Similarly, when LA’s Metropolitan Transportation Authority moved forward with a plan to invest $6 billion in new construction, a construction careers policy ensured low-income workers and workers of color would have easier access to new jobs. In partnership with the Los Angeles building trades unions, the Los Angeles Alliance for New Economy led the charge to make sure the 23,400 new jobs would be of the highest quality jobs possible.
It’s not just a California thing. In Atlanta, Georgia Stand Up and its sister organization, Georgia Trade Up, are working to connect low-income workers and workers of color to new construction career opportunities created by public investment, including the redevelopment of Fort McPherson.
Anticipating new taxes to fund redevelopment of the Bradley Center, Milwaukee community and labor leaders can draw on the lessons of the 2008 MORE Ordinance, which applied job quality and job access standards to public infrastructure and publicly-subsidized private development. Such a move would make new public infrastructure a boon to all communities, not only those rich enough to afford NBA game tickets.
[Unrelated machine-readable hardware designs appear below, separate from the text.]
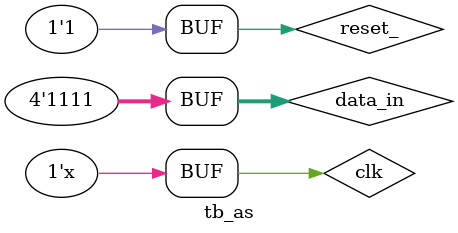
<source format=v>
module as(data_in, data_out, arch_state, clk, reset_);
    parameter DATA_WIDTH=4;
    input [DATA_WIDTH-1:0]data_in;
    input clk, reset_;
    output [DATA_WIDTH-1:0]data_out;
    output [3*DATA_WIDTH-1:0] arch_state;
    
    reg [DATA_WIDTH-1:0] data_out;
    reg [DATA_WIDTH-1:0] reg0, reg1, reg2;
    wire [3*DATA_WIDTH-1:0] arch_state;
    
    assign arch_state={reg0, reg1, reg2};
    
    always@(posedge clk or negedge reset_) begin
        if(!reset_) begin
            reg0<=0;
            reg1<=0;
            reg2<=0;
            data_out<=0;
        end
        else begin
            reg0<=data_in;
            reg1<=reg0;
            reg2<=reg1;
            data_out<=reg2;
        end
    end
endmodule

//testbench
module tb_as();
    parameter DATA_WIDTH=4;
    parameter PERIOD=10;
    
    reg [DATA_WIDTH-1:0]data_in;
    reg clk, reset_;
    wire [DATA_WIDTH-1:0]data_out;
    wire [3*DATA_WIDTH-1:0] arch_state; 
    
    as DUT_as(data_in, data_out, arch_state, clk, reset_);
    
    initial begin
        clk=0;
        reset_=1;
        data_in=0;
        #6;
        reset_=0;
        #5;
        reset_=1;
        #10;
        data_in=2;
        #10;
        data_in=12;
        #10;
        data_in=10;
        #10;
        data_in=15;
    end
    always#(PERIOD/2) begin clk=~clk; end
endmodule

</source>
In New York, the Alliance for a Just Rebuilding has posed a number of challenging questions to leaders overseeing Hurricane Sandy recovery funds. Can’t that money do more for our communities? Can’t it create better quality jobs for unemployed city residents, and ensure low-income families have equitable access to benefits like mold remediation?
And in Pittsburgh, community and environmental leaders are advancing a new vision for green infrastructure that would create stronger environmental outcomes for the reconstruction of Allegheny County’s outdated water and sewer systems.
Yes, we need more money in our cities. But city leaders that attempt merely to fix crumbling roads and bridges and remediate outdated water and sewer systems are missing out on a huge opportunity.
Yes, please rebuild our cities. And give us more opportunity while you do it.